Threshold Income To Be In Top 50%, Top 1% and Top 0.1%, 2001-2011

In the chart, we've shown the threshold incomes on a logarithmic scale (be sure to read Jim Hamilton's invaluable explanation for why we would choose to do this!)

Two things really stand out in what we observe in the data from 2001 through 2011:

  1. The higher the income percentile, the more likely incomes generally rose over time to be in a given percentile.
  2. The higher the income percentile, the greater is the volatility of income from year to year to be in a given percentile.

Our next chart underscores our second observation - we simply calculated the percent change from the previous years threshold income to be in the Top 50%, the Top 1% or the Top 0.1%:

Now, ask yourself a question: Could you afford to go through a year where your income might drop by 20% or more from the previous year?
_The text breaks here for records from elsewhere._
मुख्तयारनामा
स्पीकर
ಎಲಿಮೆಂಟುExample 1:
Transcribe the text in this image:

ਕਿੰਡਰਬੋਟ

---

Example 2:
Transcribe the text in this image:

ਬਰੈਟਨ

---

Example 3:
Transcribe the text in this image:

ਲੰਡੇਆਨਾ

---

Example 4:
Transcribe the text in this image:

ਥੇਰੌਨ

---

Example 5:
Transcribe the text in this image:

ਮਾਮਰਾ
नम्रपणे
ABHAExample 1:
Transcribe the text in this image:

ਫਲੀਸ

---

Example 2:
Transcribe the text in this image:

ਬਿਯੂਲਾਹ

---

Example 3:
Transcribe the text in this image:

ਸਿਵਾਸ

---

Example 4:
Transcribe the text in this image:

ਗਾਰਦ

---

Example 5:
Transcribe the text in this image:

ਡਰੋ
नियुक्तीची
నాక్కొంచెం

The answer likely depends on how much you might have been counting on having the same kind of income you did in the previous year. For the individuals who actually earned incomes that put them in the Top 0.1% [2], the answer is probably not too bad, because if they stayed in the Top 0.1%, they were still earning a significant amount of income.
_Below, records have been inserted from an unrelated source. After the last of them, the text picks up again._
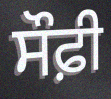
ਸੌਫ਼ੀ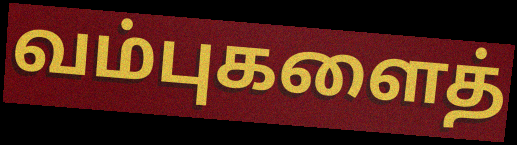
வம்புகளைத்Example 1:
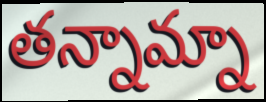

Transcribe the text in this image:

తన్నామ్నా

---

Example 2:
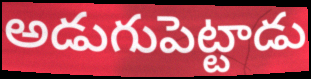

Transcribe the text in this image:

అడుగుపెట్టాడు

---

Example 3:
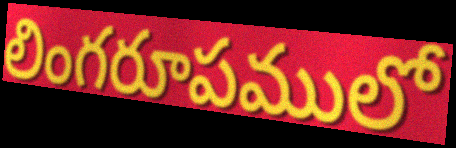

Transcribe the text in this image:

లింగరూపములో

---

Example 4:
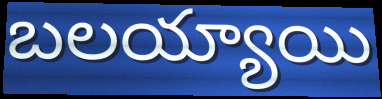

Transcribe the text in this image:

బలయ్యాయి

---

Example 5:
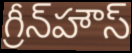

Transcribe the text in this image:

గ్రీన్‌హౌస్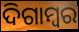
ଦିଗାମ୍ଵର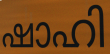
ഷാഹി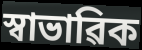
স্বাভাৱিক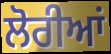
ਲੋਰੀਆਂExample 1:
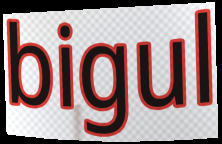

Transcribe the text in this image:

bigul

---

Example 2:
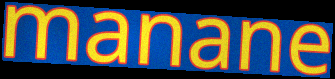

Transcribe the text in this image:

manane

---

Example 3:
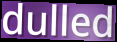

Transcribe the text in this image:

dulled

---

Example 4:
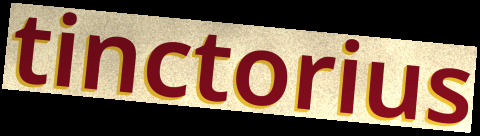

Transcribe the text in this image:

tinctorius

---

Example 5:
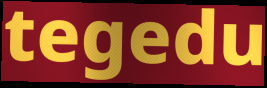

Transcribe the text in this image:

tegeduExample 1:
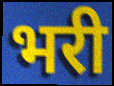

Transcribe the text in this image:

भरी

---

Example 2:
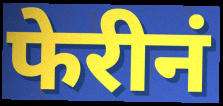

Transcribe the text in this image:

फेरीनं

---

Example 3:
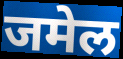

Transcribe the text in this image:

जमेल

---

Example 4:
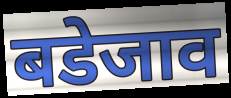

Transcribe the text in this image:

बडेजाव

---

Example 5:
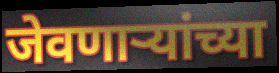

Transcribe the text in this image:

जेवणाऱ्यांच्या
But that kind of income volatility from year to year is potentially catastrophic for their two biggest financial dependents: the federal government and potentially their state government, where the reliance upon extremely progressive income tax rates imposed upon high income earners for their revenue would virtually ensure that they will face a major fiscal crisis if the millionaires and billionaires included in these top ranks have a really bad year.

Notes

[1] The IRS first started reporting data for the Top 0.1% in 2001.

[2] While there's certainly some overlap from year to year, the actual people whose earned income puts them in the Top 1% and especially the Top 0.1% is not consistent from year to year - there's a lot of turnover at these income levels.

Reference

Pomerleau, Kyle. Tax Foundation. Summary of Latest Federal Income Tax Data (2011). Table 7. Dollar Cut-Off, 1980-2011 (Minimum AGI for tax return to fall into various percentiles; thresholds not adjusted for inflation). 18 December 2013.